State documents show that 42 functions hosted by Gov. Kathleen Sebelius at Cedar Crest between January 2006 and May 2008 cost the state $36,000, the Topeka Capital-Journal reported Sunday.
They have included a July 2007 meal for Delano Lewis, a Washburn University graduate and former ambassador to South Africa, that served 10 people and cost the state $870, and a series of holiday dinners in December 2007 for Sebelius’ staff, Cabinet members and others that served 120 people and cost $4,300.
Other events were cheaper, including $270 for a media reception in December 2006 and an auction lunch for Trinity Presbyterian Church in August 2007 that cost $75.
Politicians on both sides of the aisle said they saw nothing wrong with the practice, saying it reflected the importance of the mansion as an extension of the governor’s office and that previous governors have done the same thing.
“The residence provides a less formal setting for discussion and is also used for entertainment purposes,” said Sebelius spokeswoman Nicole Corcoran.
House Speaker Melvin Neufeld, R-Ingalls, said he felt the expenditures were appropriate, as did Rep. Mike O’Neal, R-Hutchinson.
“It is very obvious a venue for governmental activities,” O’Neal said.
Jennie Rose, who was chief of staff for former first lady Linda Graves, said former Gov. Bill Graves often held events at the mansion.
“When I came into my office that first day, there was a stack of requests for Cedar Crest about 2 feet high,” Rose said.
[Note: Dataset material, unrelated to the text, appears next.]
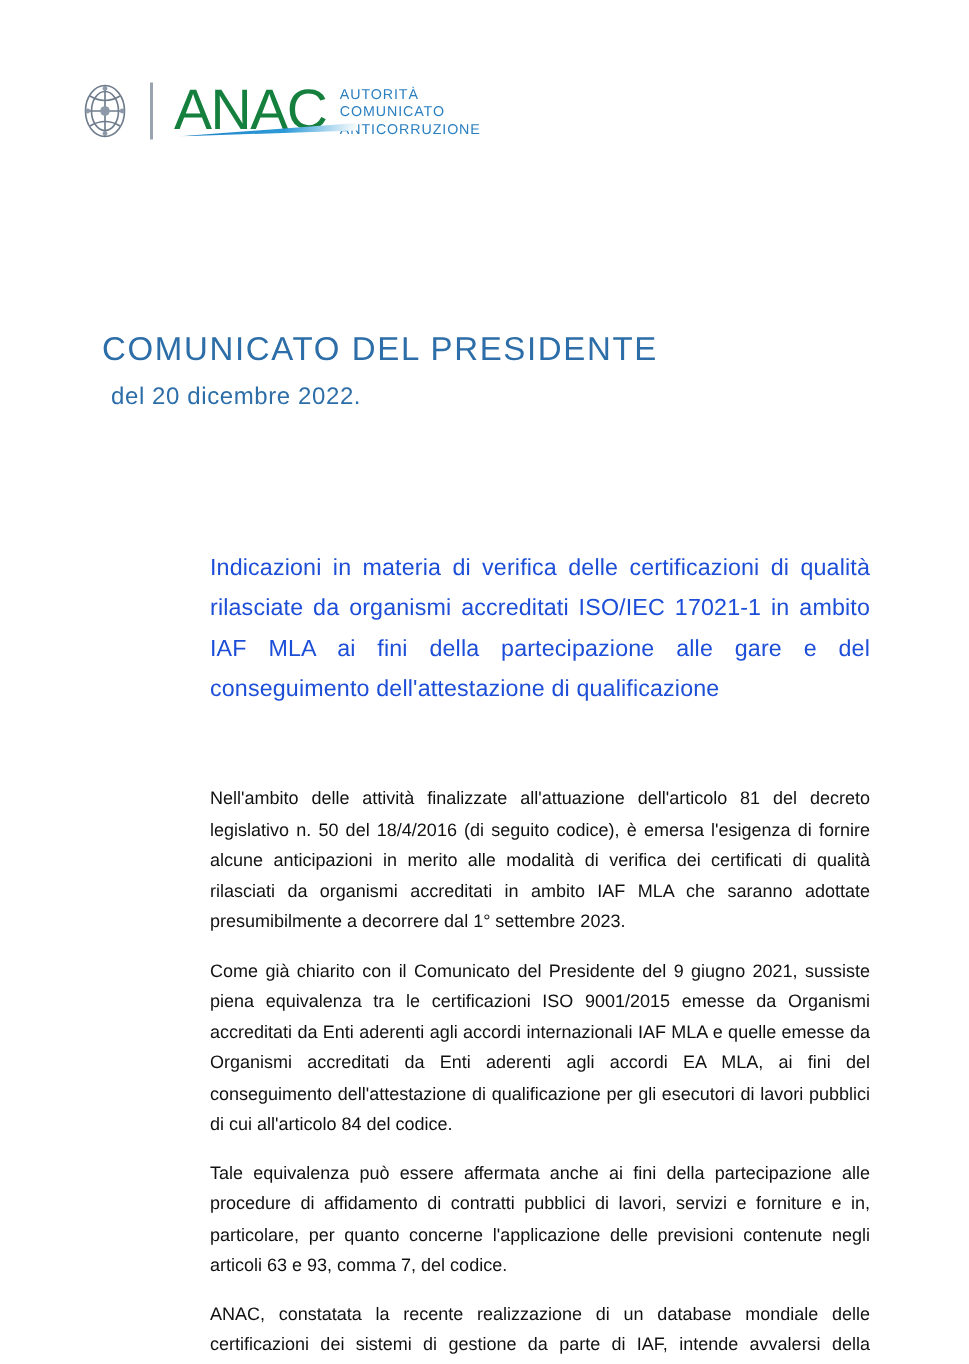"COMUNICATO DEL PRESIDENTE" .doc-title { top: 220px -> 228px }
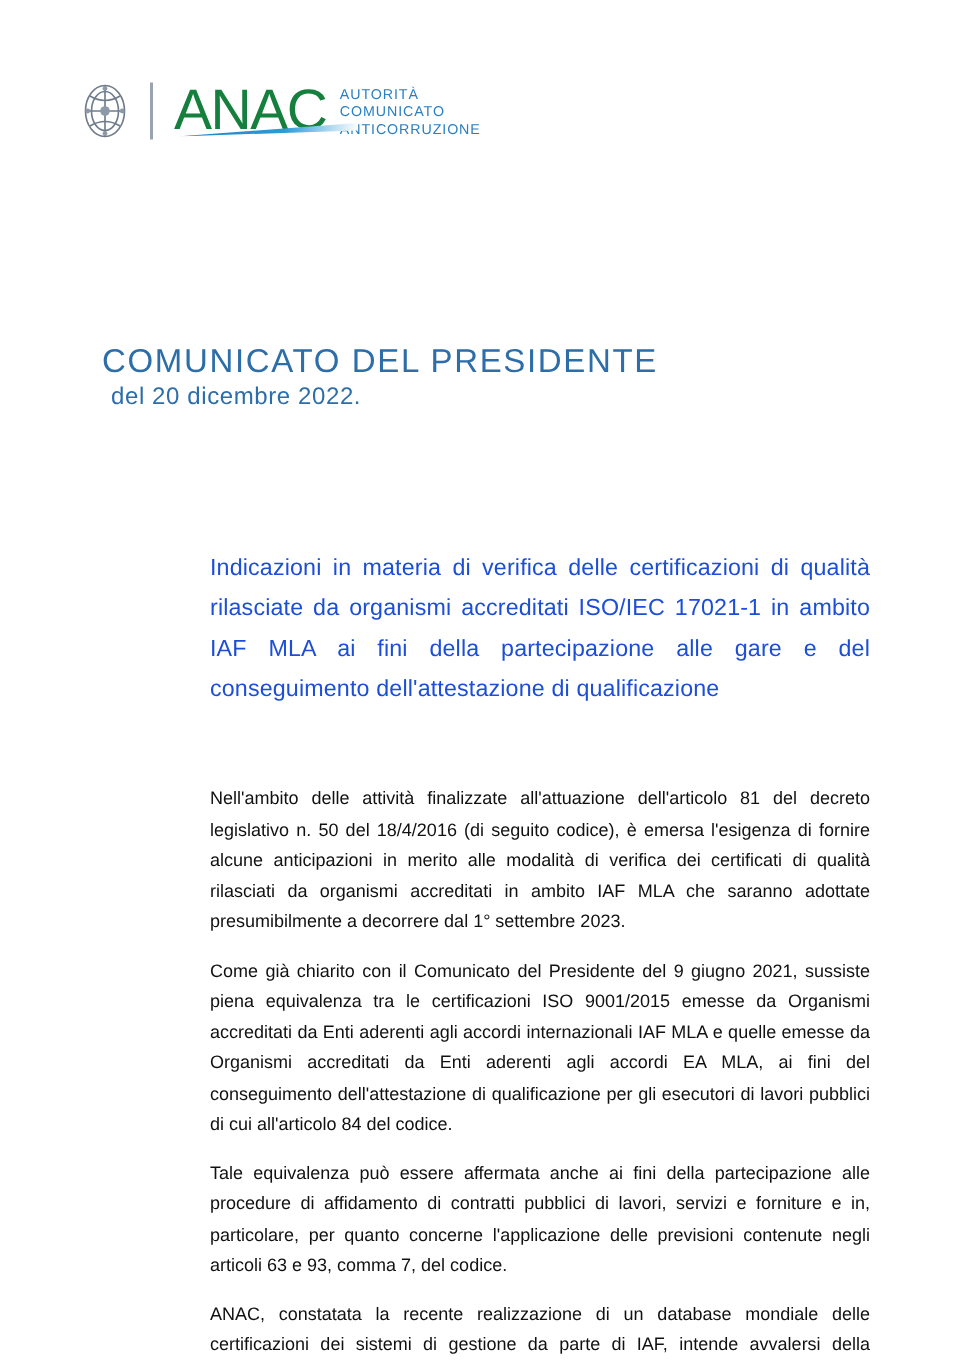"Indicazioni in materia di verifica" .subject { color: #1d4ed8 -> #15803d }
But the practice attracted scrutiny earlier this year when it was revealed that one of the state events in April 2007 had included Wichita abortion provider George Tiller. Tiller had won the meal at a Greater Kansas City Women’s Political Caucus auction in 2005.
Sebelius said at the time that her office hasn’t followed its policy of not paying for political events and the Women’s Political Caucus reimbursed the state for the meal. The governor’s office said it would search through previous dinners for other inappropriate items.
The newspaper said its review of the documents found another instance where the state paid for another Women’s Political Caucus auction in September 2007 but wasn’t reimbursed until June 2008.
Corcoran said the office discovered the error in an internal review and “our efforts are ongoing to ensure expenses are handled appropriately.”
Sebelius has donated 10 meals to various charity auctions during the period studied. Corcoran said that while the state’s entertainment budget pays for most mansion events, the charity events are “sometimes paid for from her (Sebelius’) budget, sometimes donated by the charity and sometimes donated by the caterer.”
Brickyard Barn Inn & Catering, Evan Williams Catering and Carol Hamilton Catering have handled 23 of the 42 events.
Scott Nickel, with Brickyard, said Sebelius will often make the orders herself. Knowing that “people will be looking over her shoulder,” Nickel said he usually cuts the governor a deal, sometimes just breaking even.
“We like to do it as a service to the state,” he said. “Besides, it’s just fun to go out there.”